Long sigh. “Let me think for a moment.”  Finally I said, “I do not think an airsoft gun is an appropriate amusement. I’ve always defended the rights of individuals to have guns, but we dont’ have them and I don’t want to start having them now.”

“But it’s not a real gun.”

“And that’s the other reason. This game you’re talking about, running around shooting your friends as if you’re an army man, it’s stupid.” He startled. How could I dare? I continued, “it’s a fake game simulating real violence. I want you to have real experiences, not simulated ones. Guns are for two things, shooting animals and people. Your ancestors homesteaded on the prairie and they had to take a gun out and shoot game, watch it bleed, and die, bring it back home skin it, gut it, prepare the meat and cook it. You have ancestors who fought in World War I, in the Civil War, in the Revolutionary war, who took their guns out and shoot at other men and my great grandfather died out there, and you want to turn this all into a game? Where we shoot at our friends? Not on my watch.”

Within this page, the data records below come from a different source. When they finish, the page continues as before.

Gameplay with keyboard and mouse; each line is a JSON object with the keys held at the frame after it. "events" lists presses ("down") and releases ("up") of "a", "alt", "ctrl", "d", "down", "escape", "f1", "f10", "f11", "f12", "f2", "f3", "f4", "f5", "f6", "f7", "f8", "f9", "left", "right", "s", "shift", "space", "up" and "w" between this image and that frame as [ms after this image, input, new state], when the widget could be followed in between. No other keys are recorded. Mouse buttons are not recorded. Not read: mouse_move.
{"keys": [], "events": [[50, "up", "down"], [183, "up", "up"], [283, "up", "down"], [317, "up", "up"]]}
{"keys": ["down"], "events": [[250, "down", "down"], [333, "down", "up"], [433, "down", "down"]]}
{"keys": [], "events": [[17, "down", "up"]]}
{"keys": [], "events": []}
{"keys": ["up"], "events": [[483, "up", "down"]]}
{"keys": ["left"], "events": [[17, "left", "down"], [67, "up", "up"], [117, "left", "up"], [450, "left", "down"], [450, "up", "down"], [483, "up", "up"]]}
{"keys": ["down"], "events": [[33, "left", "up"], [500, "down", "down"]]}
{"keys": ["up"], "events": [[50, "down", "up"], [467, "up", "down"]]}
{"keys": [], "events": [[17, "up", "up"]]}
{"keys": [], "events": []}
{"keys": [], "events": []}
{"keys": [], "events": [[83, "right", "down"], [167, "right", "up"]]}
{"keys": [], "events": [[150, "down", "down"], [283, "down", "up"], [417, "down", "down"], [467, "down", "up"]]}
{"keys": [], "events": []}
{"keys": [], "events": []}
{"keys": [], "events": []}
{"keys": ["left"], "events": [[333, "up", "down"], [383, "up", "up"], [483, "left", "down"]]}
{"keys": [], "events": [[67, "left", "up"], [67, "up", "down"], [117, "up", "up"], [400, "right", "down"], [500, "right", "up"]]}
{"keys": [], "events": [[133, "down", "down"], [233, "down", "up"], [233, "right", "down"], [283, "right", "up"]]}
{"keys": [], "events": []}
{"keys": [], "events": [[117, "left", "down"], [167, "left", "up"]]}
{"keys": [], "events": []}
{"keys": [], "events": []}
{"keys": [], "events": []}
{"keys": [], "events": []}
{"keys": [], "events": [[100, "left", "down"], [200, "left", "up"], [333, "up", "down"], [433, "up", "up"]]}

He tried a few more times to start the discussion, but I think he knew he had lost. And this morning, when I asked him what that strange red cut on his leg was — it looked like a cigarette burn — he admitted it was a wound from one of the airsoft guns.  I gave him a look. He tried to explain that it didn’t usually leave a bloody mark on you, but I think he knew it was hopeless.

I believe that sometimes, yes, you just have to say no to your kids ideas.  So it’s not democratic, or whatever, this is my house and I’m not buying them airsoft guns. Call me a mean mom or whatever. If no one else supports me on this, I feel sure the ancestors do. I can feel it in my bones.